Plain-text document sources
- Opening Delimiter -

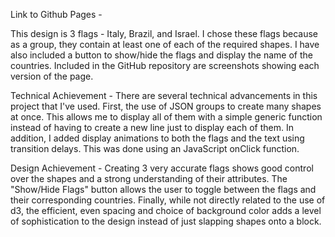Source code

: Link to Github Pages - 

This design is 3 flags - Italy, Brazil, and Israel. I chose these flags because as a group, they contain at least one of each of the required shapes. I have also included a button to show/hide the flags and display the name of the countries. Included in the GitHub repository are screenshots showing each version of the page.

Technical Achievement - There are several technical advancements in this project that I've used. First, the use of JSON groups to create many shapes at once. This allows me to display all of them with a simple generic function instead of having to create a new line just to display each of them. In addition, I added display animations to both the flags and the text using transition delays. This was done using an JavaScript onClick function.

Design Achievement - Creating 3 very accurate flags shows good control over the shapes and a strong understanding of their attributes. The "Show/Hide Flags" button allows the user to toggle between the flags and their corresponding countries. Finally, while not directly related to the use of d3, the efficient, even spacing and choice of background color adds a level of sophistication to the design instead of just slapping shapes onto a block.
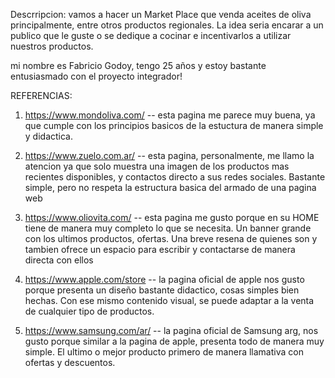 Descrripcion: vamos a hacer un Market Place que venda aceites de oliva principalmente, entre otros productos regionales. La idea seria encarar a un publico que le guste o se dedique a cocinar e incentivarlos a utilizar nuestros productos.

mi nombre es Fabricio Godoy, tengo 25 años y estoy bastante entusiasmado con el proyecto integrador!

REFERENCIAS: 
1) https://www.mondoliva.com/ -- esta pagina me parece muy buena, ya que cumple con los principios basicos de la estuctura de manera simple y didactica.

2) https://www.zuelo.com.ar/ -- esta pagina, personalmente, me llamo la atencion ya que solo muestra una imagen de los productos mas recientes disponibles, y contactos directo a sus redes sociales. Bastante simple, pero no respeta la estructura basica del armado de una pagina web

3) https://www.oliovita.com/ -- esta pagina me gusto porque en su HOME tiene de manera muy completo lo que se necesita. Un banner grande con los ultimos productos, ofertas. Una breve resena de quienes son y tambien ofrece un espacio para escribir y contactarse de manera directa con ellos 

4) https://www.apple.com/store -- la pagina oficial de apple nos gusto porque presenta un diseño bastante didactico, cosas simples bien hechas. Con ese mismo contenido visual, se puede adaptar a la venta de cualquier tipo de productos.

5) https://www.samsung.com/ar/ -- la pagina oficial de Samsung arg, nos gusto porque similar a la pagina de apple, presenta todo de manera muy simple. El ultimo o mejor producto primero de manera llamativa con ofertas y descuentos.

- Closing Delimiter -

### Work task:
Repeat exactly and only the lines from the start of the data above through the line that holds "Technical Achievement - There", inclusive. Pictures do not belong in the copy.

### Exercise solution:
Source code

: Link to Github Pages - 

This design is 3 flags - Italy, Brazil, and Israel. I chose these flags because as a group, they contain at least one of each of the required shapes. I have also included a button to show/hide the flags and display the name of the countries. Included in the GitHub repository are screenshots showing each version of the page.

Technical Achievement - There are several technical advancements in this project that I've used. First, the use of JSON groups to create many shapes at once. This allows me to display all of them with a simple generic function instead of having to create a new line just to display each of them. In addition, I added display animations to both the flags and the text using transition delays. This was done using an JavaScript onClick function.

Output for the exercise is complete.